SUPPLIED DATA>
···
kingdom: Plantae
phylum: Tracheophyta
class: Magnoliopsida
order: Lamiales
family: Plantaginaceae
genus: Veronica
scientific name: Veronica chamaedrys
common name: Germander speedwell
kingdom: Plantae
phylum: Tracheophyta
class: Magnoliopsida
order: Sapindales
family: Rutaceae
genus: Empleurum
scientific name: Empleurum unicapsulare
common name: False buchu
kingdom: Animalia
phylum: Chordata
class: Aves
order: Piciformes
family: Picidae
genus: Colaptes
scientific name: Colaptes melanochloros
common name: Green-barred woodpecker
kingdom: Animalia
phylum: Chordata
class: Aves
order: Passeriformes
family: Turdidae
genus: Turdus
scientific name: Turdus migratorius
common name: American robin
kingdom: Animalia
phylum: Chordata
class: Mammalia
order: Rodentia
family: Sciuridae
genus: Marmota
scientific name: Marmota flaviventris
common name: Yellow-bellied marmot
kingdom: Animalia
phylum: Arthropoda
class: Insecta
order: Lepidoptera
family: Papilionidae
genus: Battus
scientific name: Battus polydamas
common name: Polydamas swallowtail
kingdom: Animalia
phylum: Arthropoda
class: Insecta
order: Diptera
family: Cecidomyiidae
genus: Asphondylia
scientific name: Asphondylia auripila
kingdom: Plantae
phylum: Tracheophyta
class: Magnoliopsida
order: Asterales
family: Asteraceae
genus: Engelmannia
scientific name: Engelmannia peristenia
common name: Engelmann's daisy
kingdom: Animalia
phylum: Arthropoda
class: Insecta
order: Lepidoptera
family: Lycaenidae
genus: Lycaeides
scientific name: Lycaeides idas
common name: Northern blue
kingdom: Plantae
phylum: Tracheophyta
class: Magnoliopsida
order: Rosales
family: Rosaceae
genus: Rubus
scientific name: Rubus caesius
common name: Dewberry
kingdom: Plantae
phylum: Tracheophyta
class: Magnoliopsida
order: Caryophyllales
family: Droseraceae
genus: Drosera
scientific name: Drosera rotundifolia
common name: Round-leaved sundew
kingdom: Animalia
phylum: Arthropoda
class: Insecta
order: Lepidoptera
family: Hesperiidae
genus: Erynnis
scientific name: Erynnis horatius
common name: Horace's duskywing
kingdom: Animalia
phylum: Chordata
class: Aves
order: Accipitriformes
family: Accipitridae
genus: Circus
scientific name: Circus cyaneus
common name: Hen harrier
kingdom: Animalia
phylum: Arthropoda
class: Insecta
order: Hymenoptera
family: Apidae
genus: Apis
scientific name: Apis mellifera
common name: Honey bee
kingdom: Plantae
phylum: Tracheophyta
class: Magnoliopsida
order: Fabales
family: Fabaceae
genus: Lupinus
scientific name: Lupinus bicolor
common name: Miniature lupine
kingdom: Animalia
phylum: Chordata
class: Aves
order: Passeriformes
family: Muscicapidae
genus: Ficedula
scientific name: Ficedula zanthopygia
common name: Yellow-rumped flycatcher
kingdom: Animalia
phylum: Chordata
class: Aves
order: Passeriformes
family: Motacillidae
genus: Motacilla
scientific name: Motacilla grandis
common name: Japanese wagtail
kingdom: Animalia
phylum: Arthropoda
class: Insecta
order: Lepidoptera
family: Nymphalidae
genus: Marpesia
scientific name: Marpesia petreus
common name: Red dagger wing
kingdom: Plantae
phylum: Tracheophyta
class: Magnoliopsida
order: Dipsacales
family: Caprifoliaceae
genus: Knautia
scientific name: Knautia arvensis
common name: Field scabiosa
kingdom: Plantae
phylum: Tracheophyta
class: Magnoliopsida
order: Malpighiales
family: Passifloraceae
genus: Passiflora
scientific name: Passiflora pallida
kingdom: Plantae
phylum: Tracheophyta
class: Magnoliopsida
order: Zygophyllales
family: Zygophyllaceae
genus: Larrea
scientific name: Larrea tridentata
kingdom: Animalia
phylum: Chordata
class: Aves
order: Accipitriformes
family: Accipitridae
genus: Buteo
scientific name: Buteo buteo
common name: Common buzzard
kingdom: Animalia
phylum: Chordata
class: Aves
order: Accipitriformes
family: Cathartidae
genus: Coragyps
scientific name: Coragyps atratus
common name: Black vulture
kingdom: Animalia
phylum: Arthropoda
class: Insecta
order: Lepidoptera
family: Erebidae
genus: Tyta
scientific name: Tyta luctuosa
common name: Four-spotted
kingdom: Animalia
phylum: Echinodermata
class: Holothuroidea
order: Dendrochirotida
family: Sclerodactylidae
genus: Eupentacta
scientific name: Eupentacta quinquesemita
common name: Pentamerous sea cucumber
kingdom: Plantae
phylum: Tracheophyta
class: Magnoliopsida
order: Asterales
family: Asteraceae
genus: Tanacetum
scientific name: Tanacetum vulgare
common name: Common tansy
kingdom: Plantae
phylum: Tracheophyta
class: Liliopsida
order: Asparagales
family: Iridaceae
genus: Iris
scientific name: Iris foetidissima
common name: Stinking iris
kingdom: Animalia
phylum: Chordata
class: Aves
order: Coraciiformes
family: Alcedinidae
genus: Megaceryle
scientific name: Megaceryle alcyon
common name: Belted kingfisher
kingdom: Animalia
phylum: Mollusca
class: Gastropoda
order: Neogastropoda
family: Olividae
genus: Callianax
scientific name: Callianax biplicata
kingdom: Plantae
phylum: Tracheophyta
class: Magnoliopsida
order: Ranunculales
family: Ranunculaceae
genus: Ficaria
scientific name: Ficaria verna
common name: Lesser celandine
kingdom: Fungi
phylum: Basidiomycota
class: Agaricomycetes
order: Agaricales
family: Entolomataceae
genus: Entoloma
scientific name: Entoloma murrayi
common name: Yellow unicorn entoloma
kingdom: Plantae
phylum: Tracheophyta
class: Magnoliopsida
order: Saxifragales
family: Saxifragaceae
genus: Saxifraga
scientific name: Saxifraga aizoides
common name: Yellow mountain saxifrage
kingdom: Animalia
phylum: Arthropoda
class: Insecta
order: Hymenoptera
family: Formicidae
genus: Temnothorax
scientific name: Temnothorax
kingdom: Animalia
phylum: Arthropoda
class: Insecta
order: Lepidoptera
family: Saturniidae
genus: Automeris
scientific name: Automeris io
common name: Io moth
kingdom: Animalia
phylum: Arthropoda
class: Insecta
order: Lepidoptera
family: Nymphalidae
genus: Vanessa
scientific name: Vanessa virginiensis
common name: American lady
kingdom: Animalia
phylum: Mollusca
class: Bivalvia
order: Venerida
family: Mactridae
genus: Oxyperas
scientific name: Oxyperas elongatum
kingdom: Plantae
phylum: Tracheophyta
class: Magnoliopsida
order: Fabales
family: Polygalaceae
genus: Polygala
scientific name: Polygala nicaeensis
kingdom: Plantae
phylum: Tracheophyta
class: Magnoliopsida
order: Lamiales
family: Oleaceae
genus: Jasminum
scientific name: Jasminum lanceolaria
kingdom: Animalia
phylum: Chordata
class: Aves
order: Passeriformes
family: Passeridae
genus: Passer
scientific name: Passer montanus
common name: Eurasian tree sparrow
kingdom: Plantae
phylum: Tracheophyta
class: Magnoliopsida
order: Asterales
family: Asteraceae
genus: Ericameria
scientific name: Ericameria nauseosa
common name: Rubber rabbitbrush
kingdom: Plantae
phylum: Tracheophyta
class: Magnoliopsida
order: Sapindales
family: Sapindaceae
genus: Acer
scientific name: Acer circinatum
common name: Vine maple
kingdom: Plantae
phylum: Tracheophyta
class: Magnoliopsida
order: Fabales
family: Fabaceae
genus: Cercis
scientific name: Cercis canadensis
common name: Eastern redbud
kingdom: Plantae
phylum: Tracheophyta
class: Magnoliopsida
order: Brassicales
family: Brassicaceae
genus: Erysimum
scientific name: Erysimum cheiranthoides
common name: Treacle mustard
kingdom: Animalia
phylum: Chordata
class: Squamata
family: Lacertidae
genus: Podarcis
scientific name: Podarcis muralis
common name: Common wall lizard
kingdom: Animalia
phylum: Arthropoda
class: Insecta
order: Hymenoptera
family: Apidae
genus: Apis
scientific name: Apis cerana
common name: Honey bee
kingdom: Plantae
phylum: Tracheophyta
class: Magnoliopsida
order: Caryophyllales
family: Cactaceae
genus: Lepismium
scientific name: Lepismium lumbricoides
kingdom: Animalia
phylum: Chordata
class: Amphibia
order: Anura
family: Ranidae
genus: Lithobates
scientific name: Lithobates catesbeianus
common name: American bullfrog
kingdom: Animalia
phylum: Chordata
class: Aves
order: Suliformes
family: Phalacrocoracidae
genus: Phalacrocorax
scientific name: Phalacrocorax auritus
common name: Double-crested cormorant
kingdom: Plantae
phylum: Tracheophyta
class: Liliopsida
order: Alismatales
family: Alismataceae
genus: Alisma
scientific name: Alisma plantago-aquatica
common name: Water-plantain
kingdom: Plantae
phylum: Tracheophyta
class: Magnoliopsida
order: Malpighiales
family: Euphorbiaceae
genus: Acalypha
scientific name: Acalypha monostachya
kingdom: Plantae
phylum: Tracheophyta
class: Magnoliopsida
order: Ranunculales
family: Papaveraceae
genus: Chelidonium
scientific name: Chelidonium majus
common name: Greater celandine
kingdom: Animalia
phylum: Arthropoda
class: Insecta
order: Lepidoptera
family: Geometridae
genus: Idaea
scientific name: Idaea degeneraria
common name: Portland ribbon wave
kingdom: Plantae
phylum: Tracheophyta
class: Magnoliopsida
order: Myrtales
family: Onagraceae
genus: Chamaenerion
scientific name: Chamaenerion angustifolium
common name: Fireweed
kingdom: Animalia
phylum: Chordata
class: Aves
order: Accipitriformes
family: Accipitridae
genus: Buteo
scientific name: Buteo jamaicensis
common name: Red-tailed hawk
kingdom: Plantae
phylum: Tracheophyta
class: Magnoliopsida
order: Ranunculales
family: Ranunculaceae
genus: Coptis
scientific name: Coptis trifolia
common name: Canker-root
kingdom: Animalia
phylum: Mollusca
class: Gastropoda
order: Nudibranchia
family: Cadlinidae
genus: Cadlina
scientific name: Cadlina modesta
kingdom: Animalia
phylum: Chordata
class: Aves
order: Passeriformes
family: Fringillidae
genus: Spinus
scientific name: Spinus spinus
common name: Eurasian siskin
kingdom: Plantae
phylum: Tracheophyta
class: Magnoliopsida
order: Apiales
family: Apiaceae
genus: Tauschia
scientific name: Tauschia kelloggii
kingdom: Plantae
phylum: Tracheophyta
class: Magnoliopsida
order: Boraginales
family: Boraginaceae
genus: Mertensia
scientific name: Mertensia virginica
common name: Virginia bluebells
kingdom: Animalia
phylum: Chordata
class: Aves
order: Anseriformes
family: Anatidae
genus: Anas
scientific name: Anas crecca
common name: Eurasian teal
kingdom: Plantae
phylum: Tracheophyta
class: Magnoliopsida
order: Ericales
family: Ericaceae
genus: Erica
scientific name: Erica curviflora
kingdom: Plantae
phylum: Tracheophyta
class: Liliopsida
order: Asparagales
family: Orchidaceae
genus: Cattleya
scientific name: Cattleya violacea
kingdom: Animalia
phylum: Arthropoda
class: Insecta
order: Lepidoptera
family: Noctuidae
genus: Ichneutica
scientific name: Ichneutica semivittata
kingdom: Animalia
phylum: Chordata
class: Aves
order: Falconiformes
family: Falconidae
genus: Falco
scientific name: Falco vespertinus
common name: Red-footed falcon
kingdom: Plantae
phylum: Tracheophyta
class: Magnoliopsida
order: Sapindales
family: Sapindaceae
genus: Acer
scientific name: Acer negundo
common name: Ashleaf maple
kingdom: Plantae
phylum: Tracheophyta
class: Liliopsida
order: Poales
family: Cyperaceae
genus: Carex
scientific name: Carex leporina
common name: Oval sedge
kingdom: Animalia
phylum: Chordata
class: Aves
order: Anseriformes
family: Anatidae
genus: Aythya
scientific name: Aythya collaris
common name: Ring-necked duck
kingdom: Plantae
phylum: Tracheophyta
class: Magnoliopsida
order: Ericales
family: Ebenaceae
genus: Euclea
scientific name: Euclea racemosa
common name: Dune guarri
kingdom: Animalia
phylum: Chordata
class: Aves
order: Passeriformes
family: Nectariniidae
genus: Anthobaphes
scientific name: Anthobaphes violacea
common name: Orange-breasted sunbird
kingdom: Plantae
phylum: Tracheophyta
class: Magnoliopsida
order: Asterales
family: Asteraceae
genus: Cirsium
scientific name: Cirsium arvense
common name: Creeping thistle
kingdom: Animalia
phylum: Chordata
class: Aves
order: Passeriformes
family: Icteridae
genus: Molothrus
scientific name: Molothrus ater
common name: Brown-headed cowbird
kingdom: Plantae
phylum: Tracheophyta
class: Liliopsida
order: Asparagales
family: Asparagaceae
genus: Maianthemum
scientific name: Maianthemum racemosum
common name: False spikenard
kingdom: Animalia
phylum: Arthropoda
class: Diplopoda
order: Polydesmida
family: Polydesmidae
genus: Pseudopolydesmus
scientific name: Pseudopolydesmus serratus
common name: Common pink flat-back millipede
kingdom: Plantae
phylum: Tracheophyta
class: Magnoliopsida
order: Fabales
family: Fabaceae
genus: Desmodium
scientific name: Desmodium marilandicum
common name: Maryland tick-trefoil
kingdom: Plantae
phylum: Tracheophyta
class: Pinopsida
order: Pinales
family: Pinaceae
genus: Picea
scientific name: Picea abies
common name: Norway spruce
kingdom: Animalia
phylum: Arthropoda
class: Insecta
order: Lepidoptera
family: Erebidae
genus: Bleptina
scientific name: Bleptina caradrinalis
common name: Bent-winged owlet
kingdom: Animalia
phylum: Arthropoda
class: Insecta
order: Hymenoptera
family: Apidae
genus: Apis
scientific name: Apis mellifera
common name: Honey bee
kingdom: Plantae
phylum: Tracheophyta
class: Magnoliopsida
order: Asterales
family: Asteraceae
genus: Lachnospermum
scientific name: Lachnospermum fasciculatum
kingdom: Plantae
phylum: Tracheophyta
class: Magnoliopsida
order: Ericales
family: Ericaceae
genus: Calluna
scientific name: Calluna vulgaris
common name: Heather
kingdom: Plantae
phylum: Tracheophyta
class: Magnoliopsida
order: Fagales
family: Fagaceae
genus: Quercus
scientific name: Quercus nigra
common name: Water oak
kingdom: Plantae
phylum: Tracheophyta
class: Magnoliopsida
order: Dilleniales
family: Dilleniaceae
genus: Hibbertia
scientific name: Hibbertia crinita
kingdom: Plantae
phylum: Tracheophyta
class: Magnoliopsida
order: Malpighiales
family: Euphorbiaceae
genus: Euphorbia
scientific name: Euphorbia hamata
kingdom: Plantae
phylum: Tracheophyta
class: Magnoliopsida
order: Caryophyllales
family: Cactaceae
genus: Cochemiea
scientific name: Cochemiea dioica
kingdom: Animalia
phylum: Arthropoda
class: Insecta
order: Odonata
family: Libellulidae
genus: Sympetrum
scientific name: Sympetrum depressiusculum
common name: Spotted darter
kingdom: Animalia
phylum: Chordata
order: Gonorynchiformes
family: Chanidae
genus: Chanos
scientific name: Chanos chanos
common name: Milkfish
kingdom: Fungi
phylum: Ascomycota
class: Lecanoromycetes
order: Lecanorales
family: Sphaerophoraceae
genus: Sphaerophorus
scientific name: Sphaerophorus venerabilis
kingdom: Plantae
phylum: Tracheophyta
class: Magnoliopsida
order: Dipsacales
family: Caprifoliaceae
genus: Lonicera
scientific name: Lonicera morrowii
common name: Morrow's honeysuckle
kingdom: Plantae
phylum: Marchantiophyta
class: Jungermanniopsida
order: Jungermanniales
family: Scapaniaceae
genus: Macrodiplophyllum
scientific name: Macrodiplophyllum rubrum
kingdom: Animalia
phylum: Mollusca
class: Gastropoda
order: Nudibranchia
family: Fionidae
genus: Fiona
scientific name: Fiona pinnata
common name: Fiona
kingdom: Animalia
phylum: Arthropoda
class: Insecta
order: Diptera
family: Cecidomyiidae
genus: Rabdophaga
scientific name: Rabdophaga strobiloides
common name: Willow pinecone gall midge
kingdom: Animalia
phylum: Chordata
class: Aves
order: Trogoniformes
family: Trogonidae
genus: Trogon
···
GIVEN TASK>
Arrange the lines above into a numbered list, leaving out any blank lines, from the start of the records through the line containing "common name: False buchu". Include both ends and nothing beyond them.

EXERCISE RESULT>
1. kingdom: Plantae
2. phylum: Tracheophyta
3. class: Magnoliopsida
4. order: Lamiales
5. family: Plantaginaceae
6. genus: Veronica
7. scientific name: Veronica chamaedrys
8. common name: Germander speedwell
9. kingdom: Plantae
10. phylum: Tracheophyta
11. class: Magnoliopsida
12. order: Sapindales
13. family: Rutaceae
14. genus: Empleurum
15. scientific name: Empleurum unicapsulare
16. common name: False buchu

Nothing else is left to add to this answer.